Он упал на колени и обнял седые волосы земли.
IVПересохшие стебли хрустели в охапке: злак шепотом прощался с землей. Гедиминас опустил связанный сноп — осторожно, на комли, чтоб не вытрясти зерна. Неважно, что пшеница Кяршисова. Хлеб, кто бы его ни растил, для него был святыней; сызмальства отец приучил любить и почитать его. В этом доме не отбрасывали ногой оброненную корку, а с уважением поднимали с полу и, поцеловав, клали на стол.
— Ладная у вас пшеница, — похвалил он.
— Ничего, урожай неплохой, — согласилась Аквиле.
Кяршис как раз перед этим сказал:
— И-эх, пора и передохнуть. До вечера так и так управимся.
И теперь, связав свои снопы, они шли к суслону, под которым стоял глиняный кувшин с водой, настоянной на хлебных корках.
— Пей.
— Пей уж ты, пей. — Он ласково оттолкнул кувшин, который протянула Аквиле, и, пока она пила, украдкой посматривал на нее.

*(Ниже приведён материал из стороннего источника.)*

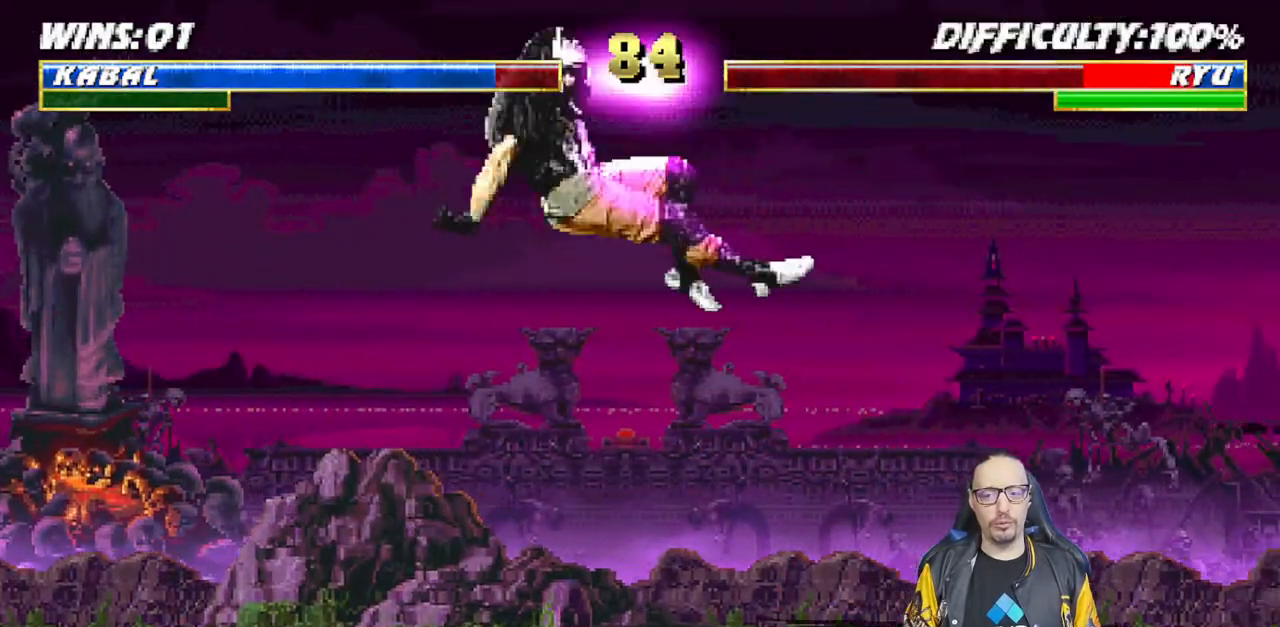
{"buttons": [], "left_stick": "center", "right_stick": "center", "events": [[50, "SQUARE", "down"], [100, "DPAD_LEFT", "up"], [117, "SQUARE", "up"], [150, "DPAD_LEFT", "down"], [183, "SQUARE", "down"], [267, "DPAD_LEFT", "up"], [300, "SQUARE", "up"]]}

И она косилась на него. Черные ресницы трепетали, как крылья стрекозы. В глазах — грусть по утраченным дням и надежда вернуть их. Болезнь как бы выжала ее, она снова стала тоненькой и стройной. И в лице появились новые черты — отблеск пережитого, задумчивая грусть. Она словно сбросила невидимый груз, давивший ее, и теперь сама удивлялась: как могла столько времени таскать его? В ней мало осталось от Аквиле, которой Гедиминас когда-то читал свои стихи, но еще меньше она была похожа на Аквиле, выменивавшую прошлой зимой в городе довоенное ржавое сало. И такая, до неузнаваемости изменившаяся, она была более близка Гедиминасу, чем прежде.
Он взял кувшин с теплым от ее рук ушком и поднес к губам. Теперь она искоса смотрела на него, и он на нее тоже, и глаза обоих улыбались. Он больше не презирал, он жалел ее. Она это знала, хоть не было сказано ни слова. И с благодарностью принимала сочувствие — правда, унижающее ее, но честное, — она понимала: это лучшее, что он может без лицемерия дать ей.